7. How to Run the Script

Prerequisites:
  • You must have run Tutorial 1 first (to create powerball_clean.parquet)
  • NumPy installed (pip install numpy)
Run the script:
Windows (PowerShell)
Python
# Windows (PowerShell)
cd C:\path\to\tutorials
python tutorial2_feature_engineering.py
Mac / Linux (Terminal)
Python
# Mac / Linux (Terminal)
cd /path/to/tutorials
python3 tutorial2_feature_engineering.py
What you should see:
Loading cleaned Powerball data from Tutorial 1... Total draws: 1269 Extracting features from each draw... Feature extraction complete! Total draws: 1269 Total features per draw: 15 Feature columns: ['mean', 'std', 'range', 'odd_count', 'even_count', 'low_count', 'high_count', 'decade_00_09', 'decade_10_19', 'decade_20_29', 'decade_30_39', 'decade_40_49', 'decade_50_59', 'decade_60_69', 'max_gap', 'draw_date'] Feature table saved to: data/processed/features_powerball.parquet Ready for Tutorial 3 (EDA and Validation)

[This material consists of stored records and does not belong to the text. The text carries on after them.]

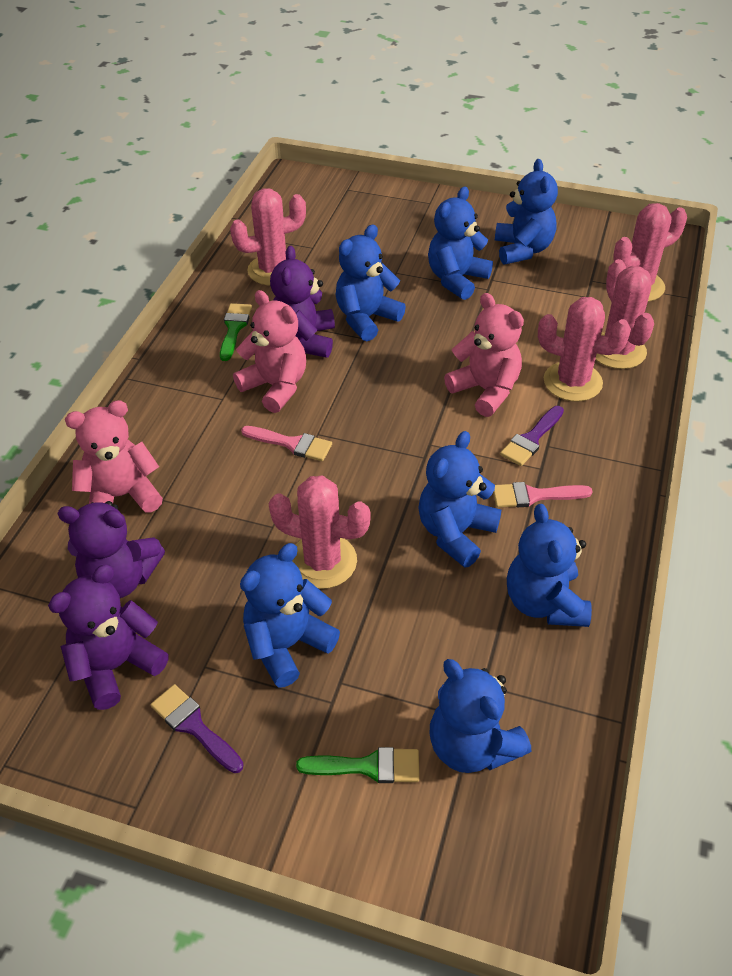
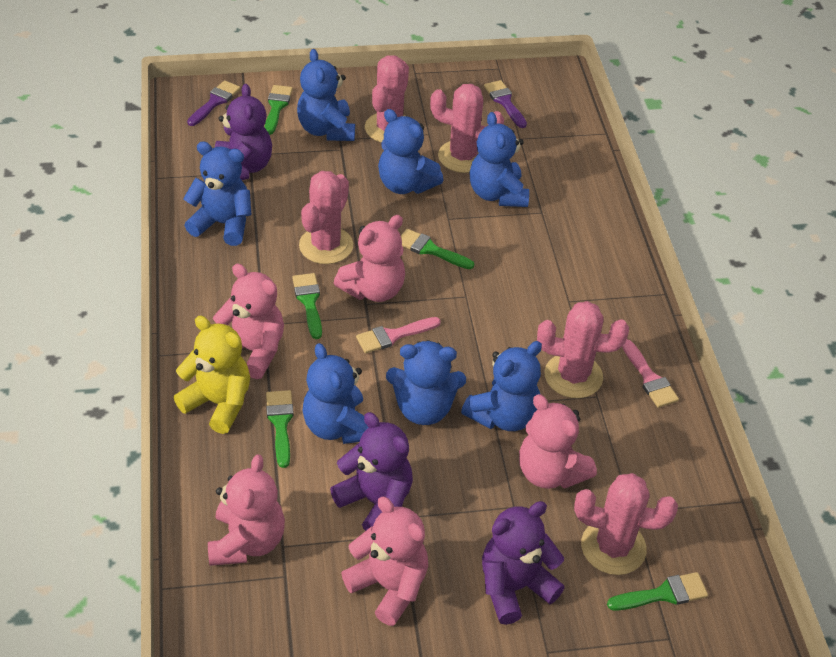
green brush: 2 -> 5
pink teddy bear: 3 -> 5
yellow teddy bear: 0 -> 1

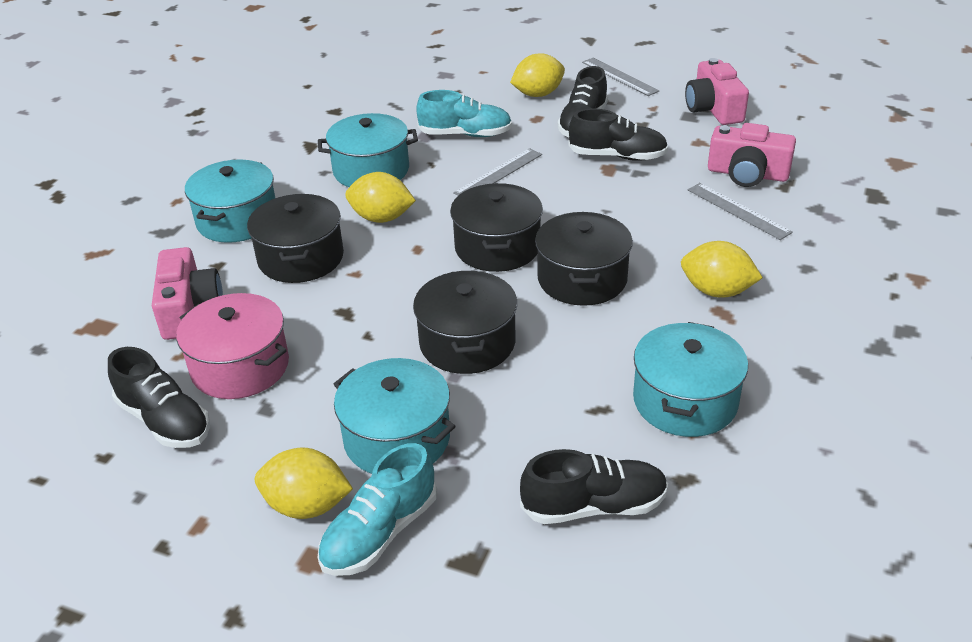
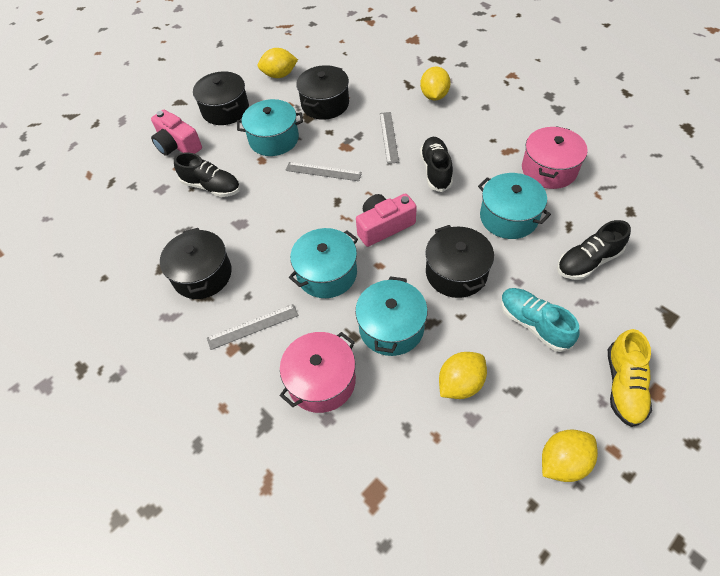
black shoe: 4 -> 3
pink camera: 3 -> 2
pink pot: 1 -> 2
turquoise shoe: 2 -> 1
yellow shoe: 0 -> 1

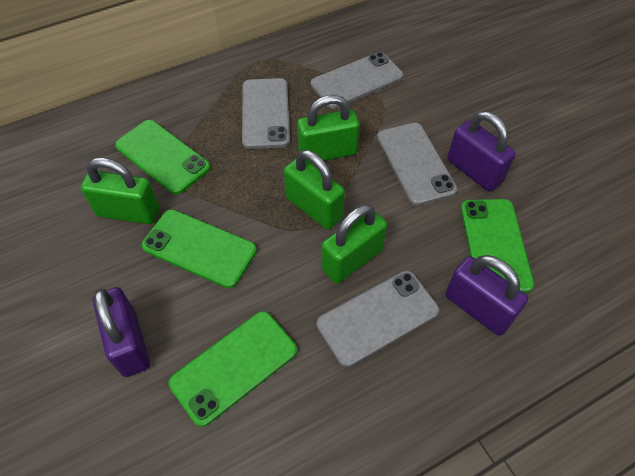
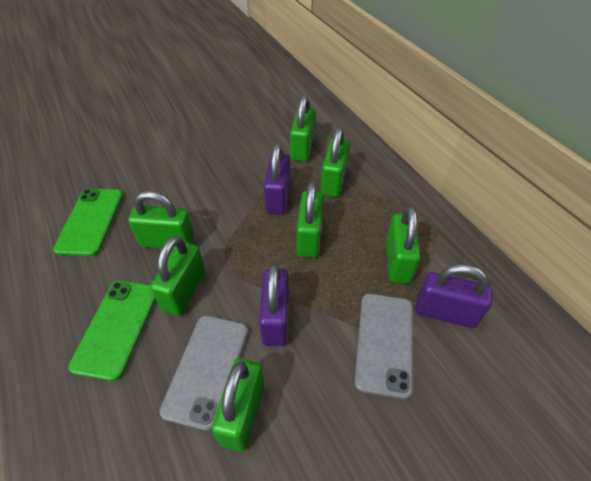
green padlock: 4 -> 7
green phone: 4 -> 2
grey phone: 4 -> 2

8. Understanding the Code: What Each Feature Does

Standard deviation (ddof=1)

The line np.std(nums, ddof=1) computes the sample standard deviation. The ddof=1 parameter tells NumPy to use the sample formula (dividing by n-1) instead of the population formula (dividing by n). This is the standard in data science because we are working with a sample of draws, not the entire population of all possible draws.

Decade buckets

The decade features use simple if-statements to count how many balls fall into each range. For example, sum(1 for n in nums if 20 <= n <= 29) counts how many numbers are between 20 and 29 (inclusive).

Max gap

The max gap feature measures the largest spacing between consecutive balls. The code first computes all the differences: [nums[i+1] - nums[i] for i in range(4)]. Then it takes the maximum of those differences.

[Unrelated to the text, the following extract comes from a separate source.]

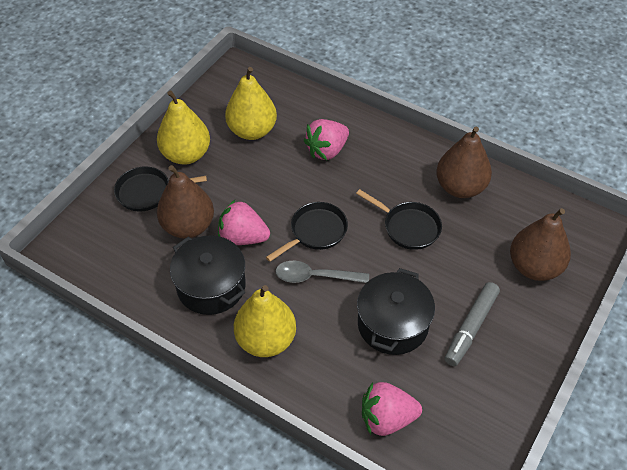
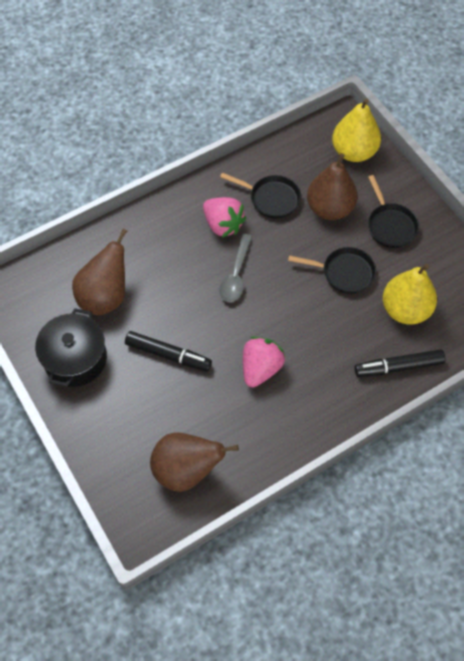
black marker: 0 -> 2
black pot: 2 -> 1
grey marker: 1 -> 0
pink strawberry: 3 -> 2
yellow pear: 3 -> 2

9. Why This Matters for Later Tutorials

Tutorial 3 will visualize these features to check if they look reasonable. Tutorial 4 will test if the distributions match random expectations. Tutorial 5 will use these features to train machine learning models.

All of those steps assume you have a feature matrix. Without feature engineering, you cannot do statistical analysis. Without features, you cannot train models. This tutorial is the bridge from raw data to structured data.

The 15 features you built here are not the only possible features. They are a starting point. As you learn more about lottery analysis, you can design new features that capture different aspects of the draws. Feature engineering is an iterative process.